About this exercise: Leave out the pictures, then repeat every other part of the records exactly.

[Stored items]
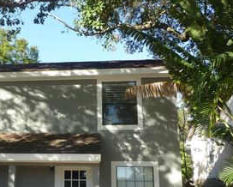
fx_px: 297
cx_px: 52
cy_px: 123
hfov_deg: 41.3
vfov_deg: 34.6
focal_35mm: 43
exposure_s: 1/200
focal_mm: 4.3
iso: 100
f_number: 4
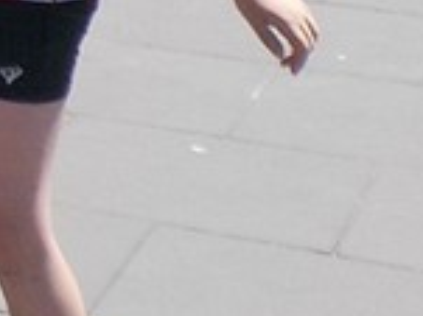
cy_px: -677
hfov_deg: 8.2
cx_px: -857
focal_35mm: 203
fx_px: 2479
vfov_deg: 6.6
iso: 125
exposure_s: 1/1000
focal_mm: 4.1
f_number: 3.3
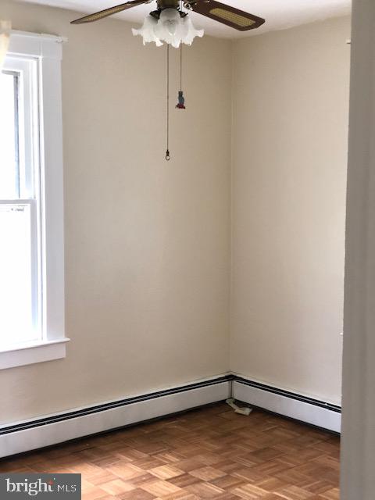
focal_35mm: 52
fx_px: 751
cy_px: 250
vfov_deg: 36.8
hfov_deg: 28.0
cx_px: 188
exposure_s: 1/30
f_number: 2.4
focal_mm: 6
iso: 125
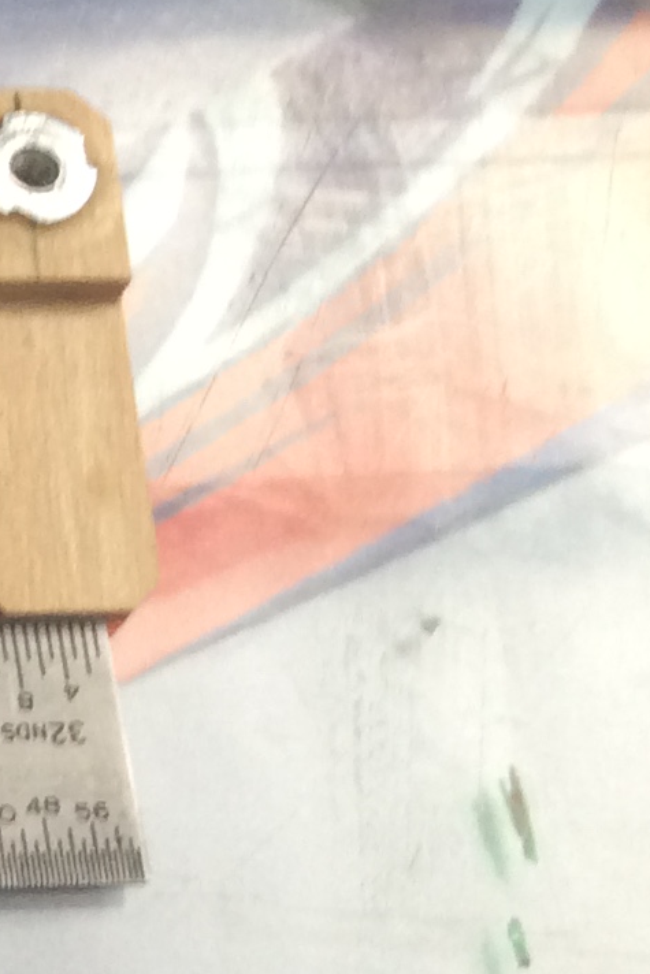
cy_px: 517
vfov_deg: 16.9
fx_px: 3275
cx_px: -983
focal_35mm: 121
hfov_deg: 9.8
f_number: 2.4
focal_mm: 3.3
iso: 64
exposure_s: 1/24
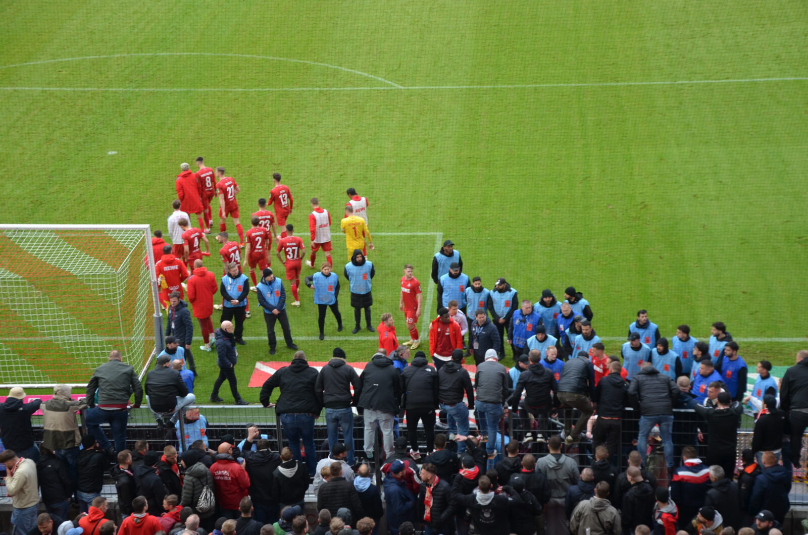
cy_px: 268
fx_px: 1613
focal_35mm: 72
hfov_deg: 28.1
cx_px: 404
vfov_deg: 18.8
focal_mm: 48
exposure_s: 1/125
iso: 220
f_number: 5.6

Solution to the problem:
fx_px: 297
cx_px: 52
cy_px: 123
hfov_deg: 41.3
vfov_deg: 34.6
focal_35mm: 43
exposure_s: 1/200
focal_mm: 4.3
iso: 100
f_number: 4
cy_px: -677
hfov_deg: 8.2
cx_px: -857
focal_35mm: 203
fx_px: 2479
vfov_deg: 6.6
iso: 125
exposure_s: 1/1000
focal_mm: 4.1
f_number: 3.3
focal_35mm: 52
fx_px: 751
cy_px: 250
vfov_deg: 36.8
hfov_deg: 28.0
cx_px: 188
exposure_s: 1/30
f_number: 2.4
focal_mm: 6
iso: 125
cy_px: 517
vfov_deg: 16.9
fx_px: 3275
cx_px: -983
focal_35mm: 121
hfov_deg: 9.8
f_number: 2.4
focal_mm: 3.3
iso: 64
exposure_s: 1/24
cy_px: 268
fx_px: 1613
focal_35mm: 72
hfov_deg: 28.1
cx_px: 404
vfov_deg: 18.8
focal_mm: 48
exposure_s: 1/125
iso: 220
f_number: 5.6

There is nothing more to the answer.